Issue # and location

Themis #92

Issue summary

The lack of year_of_birth creates a dilemma on how to process those records. If an age group categorization is available, the approximate year of birth can be derived. I could not find guidance on how to estimate year of birth from age group categorization. The age of a patient is so important to observational research that we have the convention to exclude patients without known age. The recommendation is to eliminate those records from a study.

Discussions in the forums indicate that setting year of birth to NULL precludes finding those records in SQL queries. Incorrect and inconsistent results occur when setting year of birth to 0. When year_of_birth is 0, Postgres calculates an age of 2021 years in but In SQL Server it would be 122 years old as year 0 is 1900-01-01.

Setting all unknown year of birth to specific year creates problems in performing network studies as the tools and alogortithms used in network studies do not include control structures (if/then or switch statements ) to identify unknown year of birth when set to an incorrect year of birth with the assumption that that year means “unknown year of birth”. Modifying the code in tools to accomodate the idiosyncrasies of databases creates problems and requires additional work. This same issue occurs when year of birth is set to 0 or NULL.
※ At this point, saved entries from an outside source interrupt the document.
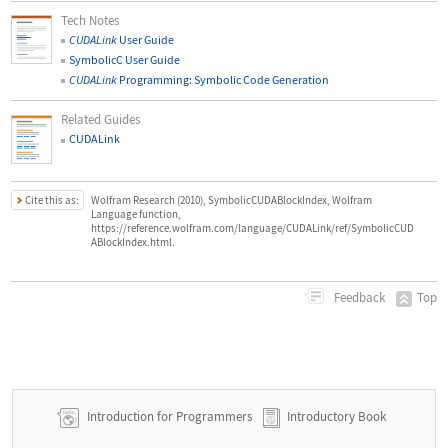
Tech Notes
CUDALink
User Guide
SymbolicC User Guide
CUDALink
Programming: Symbolic Code Generation
Related Guides
CUDALink
Cite this as:
Wolfram Research (2010), SymbolicCUDABlockIndex, Wolfram
Language function,
https://reference.wolfram.com/language/CUDALink/ref/SymbolicCUD
ABlockIndex.html.
Top
Feedback
Introduction for Programmers
Introductory Book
The lack of year of birth raises an issue about year of birth know to be incorrect. Examples include year of birth after today’s year year of birth after the most recent year of visit or other fields with year.

Convention type

Table

CDM table

PERSON

CDM field

year_of_birth

Provenance of data.

General

The ratified convention

For data sources with date of birth, the year should be extracted. For data sources where the year of birth is not available, the approximate year of birth could be derived based on age group categorization, if available. If no year of birth is available all the person’s data should be dropped from the CDM instance.

Date of ratification/published

4/9/2024

Downstream implications

No

Yes - isRequired.

Related to the general convention on dropping patient data from the CDM instance when certain conditions are met.